= Body of constant brightness =

In convex geometry, a body of constant brightness is a three-dimensional convex set all of whose two-dimensional projections have equal area. A sphere is a body of constant brightness, but others exist. Bodies of constant brightness are a generalization of curves of constant width, but are not the same as another generalization, the surfaces of constant width.

The name comes from interpreting the body as a shining body with isotropic luminance, then a photo (with focus at infinity) of the body taken from any angle would have the same total light energy hitting the photo.

==Properties==
A body has constant brightness if and only if the reciprocal Gaussian curvatures at pairs of opposite points of tangency of parallel supporting planes have almost-everywhere-equal sums.

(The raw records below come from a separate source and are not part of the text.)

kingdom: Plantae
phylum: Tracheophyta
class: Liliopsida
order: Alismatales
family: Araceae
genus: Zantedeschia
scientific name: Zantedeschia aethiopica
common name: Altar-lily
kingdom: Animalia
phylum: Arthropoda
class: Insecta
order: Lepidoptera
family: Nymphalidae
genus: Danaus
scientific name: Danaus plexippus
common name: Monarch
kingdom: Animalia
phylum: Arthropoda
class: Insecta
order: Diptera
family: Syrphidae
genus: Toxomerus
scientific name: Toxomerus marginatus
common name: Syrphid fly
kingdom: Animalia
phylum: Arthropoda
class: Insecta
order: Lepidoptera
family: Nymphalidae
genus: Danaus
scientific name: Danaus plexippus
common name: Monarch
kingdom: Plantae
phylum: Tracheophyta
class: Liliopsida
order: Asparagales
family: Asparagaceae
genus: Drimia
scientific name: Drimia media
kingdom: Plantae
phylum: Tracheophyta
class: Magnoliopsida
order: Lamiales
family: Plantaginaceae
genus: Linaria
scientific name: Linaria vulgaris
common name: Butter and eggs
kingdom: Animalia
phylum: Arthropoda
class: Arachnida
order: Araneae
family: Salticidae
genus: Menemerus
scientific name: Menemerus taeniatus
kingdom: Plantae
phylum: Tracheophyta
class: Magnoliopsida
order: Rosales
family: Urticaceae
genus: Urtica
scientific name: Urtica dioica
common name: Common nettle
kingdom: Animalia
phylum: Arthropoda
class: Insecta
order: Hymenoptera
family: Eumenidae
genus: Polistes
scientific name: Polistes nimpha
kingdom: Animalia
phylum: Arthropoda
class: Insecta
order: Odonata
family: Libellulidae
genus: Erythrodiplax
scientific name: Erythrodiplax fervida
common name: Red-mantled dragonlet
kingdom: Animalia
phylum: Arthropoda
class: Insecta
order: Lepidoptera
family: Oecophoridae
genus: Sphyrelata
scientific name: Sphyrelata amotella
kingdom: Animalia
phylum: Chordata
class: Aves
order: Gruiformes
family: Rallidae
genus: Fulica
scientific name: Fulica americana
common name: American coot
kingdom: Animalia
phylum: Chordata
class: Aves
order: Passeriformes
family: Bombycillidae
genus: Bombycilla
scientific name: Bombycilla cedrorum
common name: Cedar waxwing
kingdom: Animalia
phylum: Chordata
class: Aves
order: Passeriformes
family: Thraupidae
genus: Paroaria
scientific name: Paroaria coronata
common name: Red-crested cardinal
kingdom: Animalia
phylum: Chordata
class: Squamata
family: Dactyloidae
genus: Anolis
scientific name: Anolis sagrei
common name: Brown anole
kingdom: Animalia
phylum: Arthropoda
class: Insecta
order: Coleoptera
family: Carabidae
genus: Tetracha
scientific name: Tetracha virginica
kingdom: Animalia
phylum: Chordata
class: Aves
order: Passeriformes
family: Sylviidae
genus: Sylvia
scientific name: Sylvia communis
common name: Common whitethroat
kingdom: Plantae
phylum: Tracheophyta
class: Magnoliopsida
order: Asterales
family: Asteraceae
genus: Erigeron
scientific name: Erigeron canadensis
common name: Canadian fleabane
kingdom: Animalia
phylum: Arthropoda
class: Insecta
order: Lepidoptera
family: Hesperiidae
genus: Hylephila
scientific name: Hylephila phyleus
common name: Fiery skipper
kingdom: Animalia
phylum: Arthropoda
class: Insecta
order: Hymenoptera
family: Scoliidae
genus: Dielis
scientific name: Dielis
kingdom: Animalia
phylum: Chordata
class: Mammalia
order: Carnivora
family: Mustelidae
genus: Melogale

According to an analogue of Barbier's theorem, all bodies of constant brightness that have the same projected area $A$ as each other also have the same surface area, $\textstyle\sqrt{A/\pi}$. This can be proved by the Crofton formula.

==Example==
The first known body of constant brightness that is not a sphere was constructed by Wilhelm Blaschke in 1915. Its boundary is a surface of revolution of a curved triangle (but not the Reuleaux triangle). It is smooth except on a circle and at one isolated point where it is crossed by the axis of revolution. The circle separates two patches of different geometry from each other: one of these two patches is a spherical cap, and the other forms part of a football, a surface of constant Gaussian curvature with a pointed tip. Pairs of parallel supporting planes to this body have one plane tangent to a singular point (with reciprocal curvature zero) and the other tangent to the one of these two patches, which both have the same curvature. Among bodies of revolution of constant brightness, Blaschke's shape (also called the Blaschke–Firey body) is the one with minimum volume, and the sphere is the one with maximum volume.

Additional examples can be obtained by combining multiple bodies of constant brightness using the Blaschke sum, an operation on convex bodies that preserves the property of having constant brightness.

==Relation to constant width==
A curve of constant width in the Euclidean plane has an analogous property: all of its one-dimensional projections have equal length. In this sense, the bodies of constant brightness are a three-dimensional generalization of this two-dimensional concept, different from the surfaces of constant width.

Since the work of Blaschke, it has been conjectured that the only shape that has both constant brightness and constant width is a sphere. This was formulated explicitly by Soji Nakajima in 1926, and it came to be known as Nakajima's problem. Nakajima himself proved the conjecture under the additional assumption that the boundary of the shape is smooth. A proof of the full conjecture was published in 2006 by Ralph Howard.